DIRECTIVE 1:
Identify each line in the records that contains the string "appoggiatura", treating case as significant, and copy those lines.

DOCUMENT:
When the flow of hydraulic oil from the upstream side to the downstream side of the check valve 51 becomes less than a predetermined amount (i.e., the differential pressure drops below a predetermined level), the valve body 51a moves to the closed position blocking the flow path connecting the first connection port 57 and the second connection port 58, and then the check valve 51 becomes closed. This prevents the backflow of hydraulic oil from the downstream side of the check valve 51 to the upstream side. FIG. 2 shows a case in which the valve body 51a contacts the valve seat 51c configured between the first connection port 57 and the second connection port 58 and blocks the flow path connecting the first connection port 57 and the second connection port 58 (a case in which check valve 51 is in the closed state).

In the check valve 51, if the flow amount of hydraulic oil from the first connection port 57 to the second connection port 58 is greater than a predetermined amount, the push force of the flowing hydraulic oil to push the valve body 51a in the direction of opening the check valve 51 resists the push force of the spring 51b to push the valve body 51a in the direction of closing the check valve 51 to keep the check valve 51 in an open state, and keep the first connection port 57 and the second connection port 58 in the connected state. As a result, hydraulic oil is allowed to flow from the first connection port 57 to the second connection port 58.

In the check valve 51, if the flow amount of hydraulic oil from the first connection port 57 to the second connection port 58 is less than a predetermined amount, the push force of the spring 51b to push the valve body 51a in the direction of closing the check valve 51 resists the push force of the hydraulic oil trying to flow through the check valve 51 to push the valve body 51a in the direction of opening the check valve 51 and closes the check valve 51 to make the first connection port 57 and the second connection port 58 in a closed state. This prevents the flow of hydraulic oil from the first connection port 57 to the second connection port 58.

DIRECTIVE 2:
Reproduce the entire check valve passage above, word for word.

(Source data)
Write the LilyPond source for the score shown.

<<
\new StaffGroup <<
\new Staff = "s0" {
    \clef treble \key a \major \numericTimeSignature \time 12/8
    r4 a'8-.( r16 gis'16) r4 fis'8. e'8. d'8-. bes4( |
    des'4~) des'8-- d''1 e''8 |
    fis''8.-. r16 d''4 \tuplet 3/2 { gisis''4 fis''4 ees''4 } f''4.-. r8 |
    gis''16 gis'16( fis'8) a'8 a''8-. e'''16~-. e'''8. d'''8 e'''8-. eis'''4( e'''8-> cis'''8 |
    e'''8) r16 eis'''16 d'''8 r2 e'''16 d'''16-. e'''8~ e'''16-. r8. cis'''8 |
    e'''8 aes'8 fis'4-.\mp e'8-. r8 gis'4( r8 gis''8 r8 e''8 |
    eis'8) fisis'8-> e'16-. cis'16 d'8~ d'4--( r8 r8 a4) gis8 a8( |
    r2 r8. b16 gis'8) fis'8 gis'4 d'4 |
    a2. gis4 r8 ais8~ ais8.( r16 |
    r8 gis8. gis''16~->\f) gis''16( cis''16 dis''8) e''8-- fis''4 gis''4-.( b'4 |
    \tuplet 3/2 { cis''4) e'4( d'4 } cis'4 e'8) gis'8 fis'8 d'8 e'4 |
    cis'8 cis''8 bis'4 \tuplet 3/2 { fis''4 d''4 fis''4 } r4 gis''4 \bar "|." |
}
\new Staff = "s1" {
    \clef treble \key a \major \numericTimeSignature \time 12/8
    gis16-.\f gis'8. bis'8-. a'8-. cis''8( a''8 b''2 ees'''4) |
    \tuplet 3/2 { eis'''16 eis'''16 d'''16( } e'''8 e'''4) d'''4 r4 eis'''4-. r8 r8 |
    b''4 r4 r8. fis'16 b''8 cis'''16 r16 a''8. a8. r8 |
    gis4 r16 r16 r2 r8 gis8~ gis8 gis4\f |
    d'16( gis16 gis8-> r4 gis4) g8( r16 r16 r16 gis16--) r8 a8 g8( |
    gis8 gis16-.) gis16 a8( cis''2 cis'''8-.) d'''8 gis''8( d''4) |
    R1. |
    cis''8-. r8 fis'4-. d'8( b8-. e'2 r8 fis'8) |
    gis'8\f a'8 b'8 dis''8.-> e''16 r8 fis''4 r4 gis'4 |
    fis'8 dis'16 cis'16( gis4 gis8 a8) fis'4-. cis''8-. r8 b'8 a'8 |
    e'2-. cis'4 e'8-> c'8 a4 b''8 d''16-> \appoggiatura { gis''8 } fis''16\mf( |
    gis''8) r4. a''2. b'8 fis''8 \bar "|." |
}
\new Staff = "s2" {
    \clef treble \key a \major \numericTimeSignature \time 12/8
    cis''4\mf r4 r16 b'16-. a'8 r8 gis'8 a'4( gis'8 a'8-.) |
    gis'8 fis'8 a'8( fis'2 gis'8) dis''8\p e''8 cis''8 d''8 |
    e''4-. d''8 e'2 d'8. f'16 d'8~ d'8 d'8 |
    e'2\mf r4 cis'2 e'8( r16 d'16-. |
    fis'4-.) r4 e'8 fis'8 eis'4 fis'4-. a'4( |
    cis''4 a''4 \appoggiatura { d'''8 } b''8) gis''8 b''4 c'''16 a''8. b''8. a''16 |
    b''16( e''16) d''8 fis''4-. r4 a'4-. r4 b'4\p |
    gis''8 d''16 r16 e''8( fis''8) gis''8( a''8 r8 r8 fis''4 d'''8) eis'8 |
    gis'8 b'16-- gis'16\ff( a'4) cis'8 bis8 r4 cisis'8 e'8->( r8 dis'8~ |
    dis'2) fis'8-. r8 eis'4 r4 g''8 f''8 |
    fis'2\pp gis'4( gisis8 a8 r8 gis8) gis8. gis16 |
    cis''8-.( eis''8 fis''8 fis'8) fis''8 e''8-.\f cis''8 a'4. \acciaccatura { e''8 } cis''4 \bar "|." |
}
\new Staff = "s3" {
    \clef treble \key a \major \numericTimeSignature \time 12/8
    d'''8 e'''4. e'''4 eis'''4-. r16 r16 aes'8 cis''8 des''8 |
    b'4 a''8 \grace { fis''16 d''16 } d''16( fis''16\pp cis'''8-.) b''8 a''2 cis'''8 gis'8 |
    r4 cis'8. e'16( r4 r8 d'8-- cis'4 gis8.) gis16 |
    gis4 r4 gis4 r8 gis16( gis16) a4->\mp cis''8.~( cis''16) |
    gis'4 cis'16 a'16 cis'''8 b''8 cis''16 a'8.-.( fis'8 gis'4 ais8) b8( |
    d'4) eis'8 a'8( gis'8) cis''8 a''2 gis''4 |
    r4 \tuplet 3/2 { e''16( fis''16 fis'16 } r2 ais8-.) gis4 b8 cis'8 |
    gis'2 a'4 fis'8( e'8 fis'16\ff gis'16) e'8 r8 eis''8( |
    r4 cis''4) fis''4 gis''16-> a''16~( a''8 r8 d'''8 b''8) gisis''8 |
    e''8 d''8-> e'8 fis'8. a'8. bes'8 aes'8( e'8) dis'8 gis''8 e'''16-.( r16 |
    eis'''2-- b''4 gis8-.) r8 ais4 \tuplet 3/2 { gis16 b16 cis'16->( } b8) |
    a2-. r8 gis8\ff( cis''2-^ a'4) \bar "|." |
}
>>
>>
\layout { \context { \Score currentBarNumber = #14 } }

FULL RESPONSE 1:
    e'2-. cis'4 e'8-> c'8 a4 b''8 d''16-> \appoggiatura { gis''8 } fis''16\mf( |
    cis''4 a''4 \appoggiatura { d'''8 } b''8) gis''8 b''4 c'''16 a''8. b''8. a''16 |

FULL RESPONSE 2:
When the flow of hydraulic oil from the upstream side to the downstream side of the check valve 51 becomes less than a predetermined amount (i.e., the differential pressure drops below a predetermined level), the valve body 51a moves to the closed position blocking the flow path connecting the first connection port 57 and the second connection port 58, and then the check valve 51 becomes closed. This prevents the backflow of hydraulic oil from the downstream side of the check valve 51 to the upstream side. FIG. 2 shows a case in which the valve body 51a contacts the valve seat 51c configured between the first connection port 57 and the second connection port 58 and blocks the flow path connecting the first connection port 57 and the second connection port 58 (a case in which check valve 51 is in the closed state).

In the check valve 51, if the flow amount of hydraulic oil from the first connection port 57 to the second connection port 58 is greater than a predetermined amount, the push force of the flowing hydraulic oil to push the valve body 51a in the direction of opening the check valve 51 resists the push force of the spring 51b to push the valve body 51a in the direction of closing the check valve 51 to keep the check valve 51 in an open state, and keep the first connection port 57 and the second connection port 58 in the connected state. As a result, hydraulic oil is allowed to flow from the first connection port 57 to the second connection port 58.

In the check valve 51, if the flow amount of hydraulic oil from the first connection port 57 to the second connection port 58 is less than a predetermined amount, the push force of the spring 51b to push the valve body 51a in the direction of closing the check valve 51 resists the push force of the hydraulic oil trying to flow through the check valve 51 to push the valve body 51a in the direction of opening the check valve 51 and closes the check valve 51 to make the first connection port 57 and the second connection port 58 in a closed state. This prevents the flow of hydraulic oil from the first connection port 57 to the second connection port 58.